■ Exercise details
Two lines below mark the span: the one containing "index pip: (694, 322)" and the one containing "thumb mcp: (738, 676)". Set down both, plus every line between, exactly as they stand, and nothing else.

Records from a collection:
______________________________

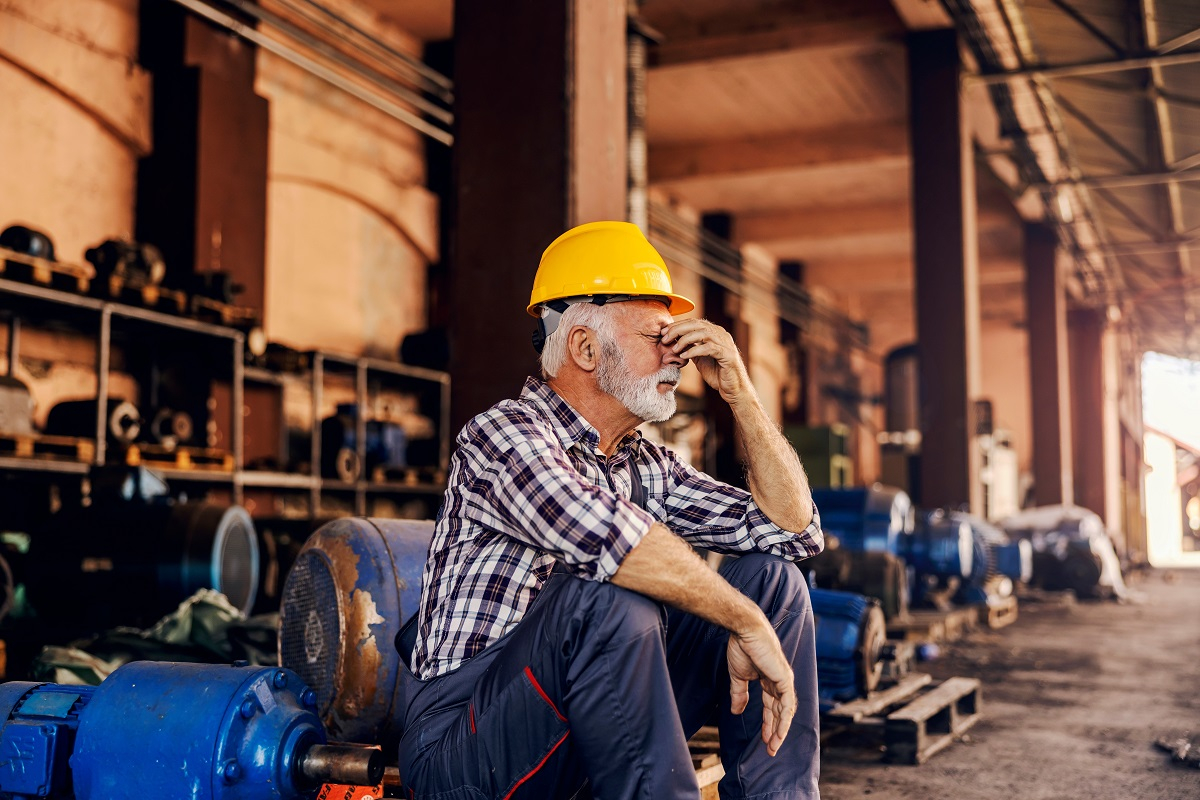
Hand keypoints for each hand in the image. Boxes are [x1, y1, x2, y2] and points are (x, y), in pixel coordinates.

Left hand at [661, 319, 749, 403]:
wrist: (733, 389)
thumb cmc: (717, 373)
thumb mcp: (700, 358)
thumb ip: (691, 348)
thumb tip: (674, 341)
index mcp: (715, 332)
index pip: (694, 322)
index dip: (677, 325)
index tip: (663, 332)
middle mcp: (721, 334)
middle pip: (697, 324)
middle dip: (678, 329)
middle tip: (665, 338)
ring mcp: (726, 343)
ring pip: (703, 333)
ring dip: (685, 339)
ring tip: (674, 348)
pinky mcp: (728, 355)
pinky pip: (709, 348)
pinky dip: (695, 350)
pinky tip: (684, 355)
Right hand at [726, 617, 796, 756]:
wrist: (745, 631)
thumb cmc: (742, 647)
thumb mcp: (738, 676)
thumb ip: (739, 694)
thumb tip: (736, 711)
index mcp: (769, 680)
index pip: (771, 707)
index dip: (768, 724)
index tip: (764, 740)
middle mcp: (779, 682)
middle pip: (779, 712)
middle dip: (775, 731)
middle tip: (770, 749)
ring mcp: (784, 680)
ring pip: (785, 711)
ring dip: (780, 730)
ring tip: (773, 746)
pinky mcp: (785, 679)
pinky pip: (787, 704)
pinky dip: (783, 719)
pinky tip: (778, 732)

______________________________

■ Problem solution
index pip: (694, 322)
index dip: (677, 325)
index tip: (663, 332)
middle mcp: (721, 334)
middle pip: (697, 324)
middle dip: (678, 329)
middle tip: (665, 338)
ring mcp: (726, 343)
ring pip: (703, 333)
ring dip: (685, 339)
ring tip: (674, 348)
pinky mcp: (728, 355)
pinky pip: (709, 348)
pinky dip: (695, 350)
pinky tip: (684, 355)
Right hand at [726, 617, 796, 756]:
wrist: (745, 631)
thumb cmc: (742, 647)
thumb mcp: (738, 676)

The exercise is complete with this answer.